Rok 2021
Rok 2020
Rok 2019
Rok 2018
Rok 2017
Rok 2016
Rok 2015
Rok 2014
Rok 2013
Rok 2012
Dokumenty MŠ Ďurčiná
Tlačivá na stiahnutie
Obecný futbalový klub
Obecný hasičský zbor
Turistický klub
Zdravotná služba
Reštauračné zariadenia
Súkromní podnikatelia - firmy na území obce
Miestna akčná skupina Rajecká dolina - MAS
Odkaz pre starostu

****************

- [ASSIGNED TASK]: Out of the entries, report each line that contains the word "Obecný".

- [SOLUTION TO THE EXERCISE]:
Obecný futbalový klub
Obecný hasičský zbor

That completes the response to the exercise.